**Quoted passage**:
· · · ·
Physical activity (PA) is an essential determinant of health in children, including physical, mental, cognitive, and social health (Janssen & LeBlanc, 2010; Poitras et al., 2016). Children with autism spectrum disorder (ASD) spend less time in PA and are less likely to meet PA guidelines when compared with typically developing children (Jones et al., 2017; Rostami Haji Abadi, Zheng et al., 2021). Inadequate PA may contribute to health concerns reported in children with ASD, such as an elevated rate of obesity and deficits in bone (Matheson & Douglas, 2017; Rostami Haji Abadi, Neumeyer et al., 2021).

Difficulties in social interactions and adverse social experiences (e.g., exclusion) may contribute to lower PA in children with ASD (Jachyra et al., 2021; Memari et al., 2017; Pan et al., 2011). The theory behind animal-assisted intervention (AAI) to benefit children with ASD comes from human–animal interaction studies; specifically, research has identified that a reciprocal relationship with animals can contribute physical and psychological benefits (O’Haire, 2013). AAI offers an attractive option for children with ASD, as the presence of therapy dogs improves their social interactions (Hardy & Weston, 2020; Hill et al., 2019; O’Haire, 2013, 2017). Social interaction has been associated with PA intensity in children with ASD (Jozkowski & Cermak, 2020; Memari et al., 2017; Pan et al., 2011). The presence of a therapy dog increases PA in children with obesity (Wohlfarth et al., 2013) and adolescents with orthopedic limitations (Vitztum et al., 2016). In addition, qualitative studies suggest that children with ASD may benefit from integrating a therapy dog into a PA program (Monika & Maria, 2015; Obrusnikova et al., 2012). To date, however, no quantitative study has assessed if an AAI with therapy dogs can increase PA in children with ASD.

This exploratory study aimed to assess the feasibility and efficacy of an AAI on PA outcomes during exercise sessions in children with ASD. Based on the existing literature, we hypothesized that the AAI would be feasible, and children with ASD would gain more PA and less sedentary time in AAI sessions compared with sessions without a therapy dog.

Methods

The University of Saskatchewan Biomedical and Animal Research Ethics Boards reviewed and approved this study. The parent or legal guardian of each participating child provided written consent. We asked for assent from the participating children. The therapy dog handlers provided written consent for the animals to participate.
· · · ·
**Extracted records**:

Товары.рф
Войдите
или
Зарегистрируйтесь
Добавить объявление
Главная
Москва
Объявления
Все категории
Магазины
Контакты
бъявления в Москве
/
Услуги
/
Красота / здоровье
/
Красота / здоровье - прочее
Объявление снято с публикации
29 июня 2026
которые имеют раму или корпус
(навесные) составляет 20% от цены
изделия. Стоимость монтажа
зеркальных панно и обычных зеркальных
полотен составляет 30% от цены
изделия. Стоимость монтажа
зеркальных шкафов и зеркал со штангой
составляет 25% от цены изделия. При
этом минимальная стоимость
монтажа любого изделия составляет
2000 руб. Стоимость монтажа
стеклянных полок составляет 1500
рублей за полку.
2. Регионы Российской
· · · ·
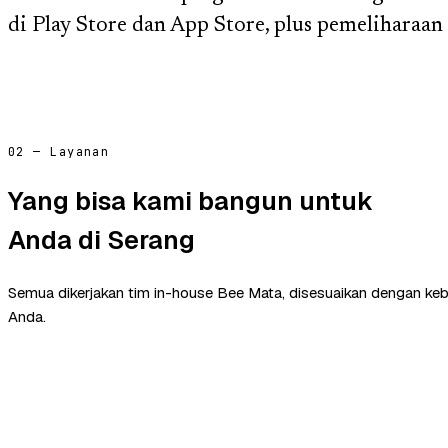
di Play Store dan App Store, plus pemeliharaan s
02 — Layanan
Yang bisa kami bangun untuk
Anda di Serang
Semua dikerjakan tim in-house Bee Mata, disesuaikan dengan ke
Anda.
· · · ·
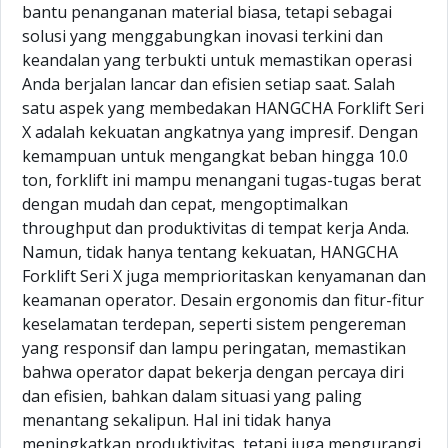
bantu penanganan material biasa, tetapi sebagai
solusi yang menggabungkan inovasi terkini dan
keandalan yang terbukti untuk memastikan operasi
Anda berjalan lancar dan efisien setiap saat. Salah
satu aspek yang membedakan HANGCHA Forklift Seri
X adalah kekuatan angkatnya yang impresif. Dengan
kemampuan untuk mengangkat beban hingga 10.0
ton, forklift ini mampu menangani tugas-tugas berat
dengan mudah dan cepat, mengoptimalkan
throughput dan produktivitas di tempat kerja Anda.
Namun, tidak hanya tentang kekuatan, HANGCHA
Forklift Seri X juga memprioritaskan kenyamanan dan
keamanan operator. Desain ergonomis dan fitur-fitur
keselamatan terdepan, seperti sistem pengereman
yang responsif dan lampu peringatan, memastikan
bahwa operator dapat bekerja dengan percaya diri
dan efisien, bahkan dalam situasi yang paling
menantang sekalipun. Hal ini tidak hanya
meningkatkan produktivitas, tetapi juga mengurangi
· · · ·
**Exercise 1**: From the autism and physical activity text, list the kinds of children's health that physical activity is said to determine.
**Exercise 2**: Output everything in the autism and physical activity text from "This exploratory study" down to "a therapy dog.".

**Response 1**: physical, mental, cognitive, social

**Response 2**:
This exploratory study aimed to assess the feasibility and efficacy of an AAI on PA outcomes during exercise sessions in children with ASD. Based on the existing literature, we hypothesized that the AAI would be feasible, and children with ASD would gain more PA and less sedentary time in AAI sessions compared with sessions without a therapy dog.